Here, his post-bop, fusion-inflected modal pianism fires a rich range of both soaring solo invocation and shifting voicings, the whole enfolded in driving, richly percussive figures and atmospheric textures.
There are what I take to be Slavic motifs, but specific folk elements are never overdone in music which ranges far and wide, equally convincing in pedal point and funky mode.
Serbian critics have wondered whether a comparison with the latter-day music of Joe Zawinul might not render full credit to the band’s own achievement but if I were them, I’d take the compliment and run with it. Certainly, the enticing keyboard melody, funky bass riffs and eruptive intensity of the eventual vocal on Ratnici brought to mind fond memories of the late Austrian master in full flow.

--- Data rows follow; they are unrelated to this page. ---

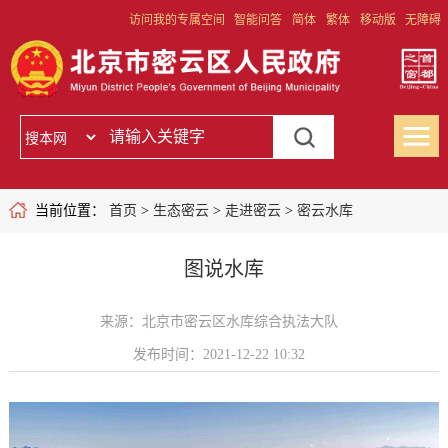
访问我的专属空间
智能问答
简体
繁体
移动版
无障碍
当前位置：
首页
>
生态密云
>
走进密云
>
密云水库
图说水库
来源：北京市密云区水库综合执法大队
发布时间：2021-12-22 10:32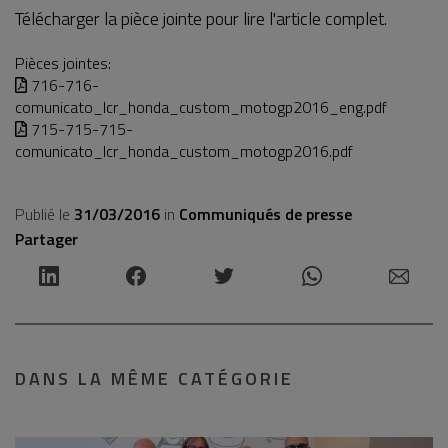
Télécharger la pièce jointe pour lire l'article complet.
Pièces jointes:
716-716-
comunicato_lcr_honda_custom_motogp2016_eng.pdf
715-715-715-
comunicato_lcr_honda_custom_motogp2016.pdf
Publié le
31/03/2016
in
Communiqués de presse
Partager
DANS LA MÊME CATÉGORIE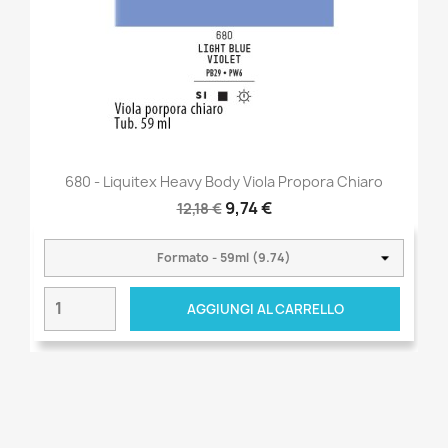
680 - Liquitex Heavy Body Viola Propora Chiaro
9,74 €
12,18 €
AGGIUNGI AL CARRELLO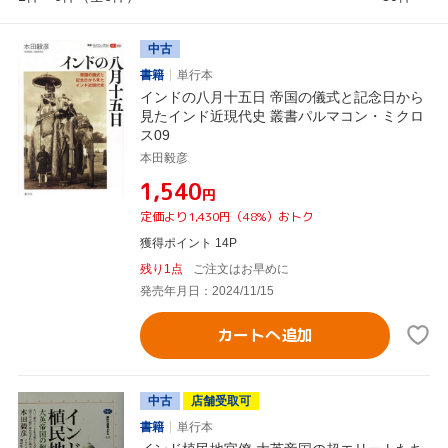
中古
書籍
単行本
インドの八月十五日 帝国の儀式と記念日から
見たインド近現代史 叢書パルマコン・ミクロ
ス09
本田毅彦
¥1,540
円
定価より1,430円（48%）おトク
獲得ポイント 14P
残り1点
ご注文はお早めに
発売年月日：2024/11/15
カートへ追加
中古
店舗受取可
書籍
単行本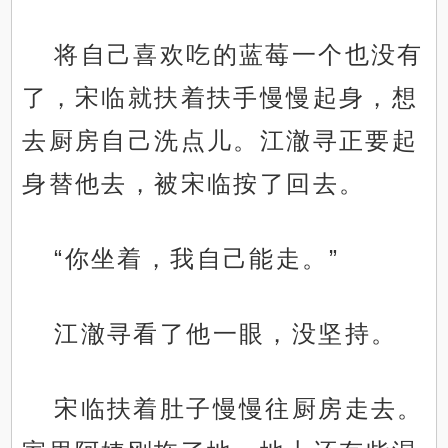
将自己喜欢吃的蓝莓一个也没有
了，宋临就扶着扶手慢慢起身，想
去厨房自己洗点儿。江澈寻正要起
身替他去，被宋临按了回去。
“你坐着，我自己能走。”
江澈寻看了他一眼，没坚持。
宋临扶着肚子慢慢往厨房走去。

With its well-crafted compositions, top-notch and incisive work all round, including some affecting vocals, Lines In The Sand is one big-screen album, as inspiring as it is enjoyable.
Discography
Lines In Sand; Mr. MoonJune; San Snova; Lost; Kazi; Kazi Gradiska; Maklik; For Clara; Waiting For …; Freedom From The Past; Ratnici Podzemlja; Rege Hadzi (59.25)
Hadzimanov (p, kyb); Branko Trijic (elg); Miroslav Tovirac (b); Peda Milutinovic (d, samples); Bojan Ivkovic (pc, v); plus Rastko Obradovic (reeds); Marta Hadzimanov, Dean Bowman (v). Belgrade, November 2017.